Он поднял глаза на Валерию — и улыбнулся. Это была не хищная усмешка, не холодный, оценивающий взгляд. Это была улыбка. Добро. Тепло. До невозможности неожиданно. В ней не было и тени угрозы или снисхождения, только искренность и какая-то древняя мудрость.
— Госпожа Андрес, — сказал он, поднимаясь. Его голос был низким, глубоким, с лёгким, едва уловимым акцентом, который Валерия не могла определить. — Честь видеть вас в нашем доме.
Валерия застыла. Её инстинкты кричали о необходимости держать дистанцию, быть начеку. Она не склонила голову, инстинктивно сохраняя свою природную гордость, но уважительно кивнула. Подавая руку — чтобы пожать, как равная с равным, а не для поцелуя, что было бы оскорбительно для её статуса в таких кругах. Люциан взял её ладонь — крепко, по-семейному, его пальцы были сильными, но прикосновение удивительно мягким. Он задержал её руку дольше, чем того требовал обычный этикет.
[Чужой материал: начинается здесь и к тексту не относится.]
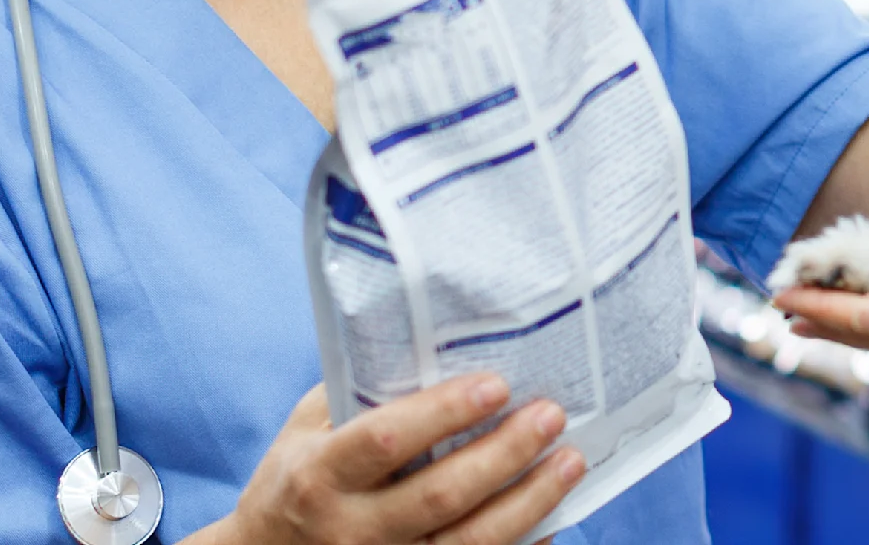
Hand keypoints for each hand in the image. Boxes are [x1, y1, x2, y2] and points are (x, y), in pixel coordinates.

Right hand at [207, 377, 583, 544]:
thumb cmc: (298, 480)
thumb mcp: (309, 431)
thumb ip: (362, 394)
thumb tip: (438, 344)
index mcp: (320, 475)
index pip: (388, 440)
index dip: (445, 412)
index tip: (497, 385)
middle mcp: (351, 528)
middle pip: (441, 495)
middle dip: (505, 453)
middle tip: (551, 415)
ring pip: (470, 544)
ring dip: (530, 501)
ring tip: (570, 461)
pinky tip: (554, 515)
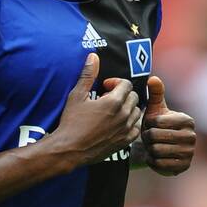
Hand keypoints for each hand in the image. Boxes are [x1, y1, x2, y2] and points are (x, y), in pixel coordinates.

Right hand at [53, 53, 141, 167]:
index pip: (126, 84)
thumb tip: (93, 56)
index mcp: (113, 102)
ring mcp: (125, 130)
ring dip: (127, 108)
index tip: (105, 87)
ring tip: (113, 111)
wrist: (69, 150)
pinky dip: (130, 124)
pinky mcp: (124, 142)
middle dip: (123, 94)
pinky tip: (118, 124)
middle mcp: (123, 115)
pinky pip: (136, 128)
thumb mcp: (77, 96)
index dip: (116, 83)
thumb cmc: (71, 122)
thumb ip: (88, 75)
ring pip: (136, 112)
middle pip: (133, 97)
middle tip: (108, 99)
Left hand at [141, 76, 195, 174]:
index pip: (158, 122)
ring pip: (156, 151)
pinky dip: (151, 161)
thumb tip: (153, 78)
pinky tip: (153, 156)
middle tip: (148, 137)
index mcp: (187, 121)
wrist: (160, 146)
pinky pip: (159, 164)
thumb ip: (155, 93)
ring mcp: (189, 153)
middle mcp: (192, 137)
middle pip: (156, 138)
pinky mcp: (183, 167)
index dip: (148, 123)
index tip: (149, 124)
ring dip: (149, 149)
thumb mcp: (156, 108)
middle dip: (147, 137)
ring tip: (151, 145)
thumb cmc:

— Я знал вашу мать, — сказал Люциан спокойно, его взгляд был прямым и честным. — И вашего отца. И деда с бабкой. Прекрасные люди. Достойные. Умные. Сильные. Это честь.
Валерия едва заметно расширила глаза. Он… знал? Не просто слышал, а знал их лично? Семья Андрес всегда была закрытой, таинственной. Но Люциан Энгель, казалось, был знаком с их историей лучше, чем она сама.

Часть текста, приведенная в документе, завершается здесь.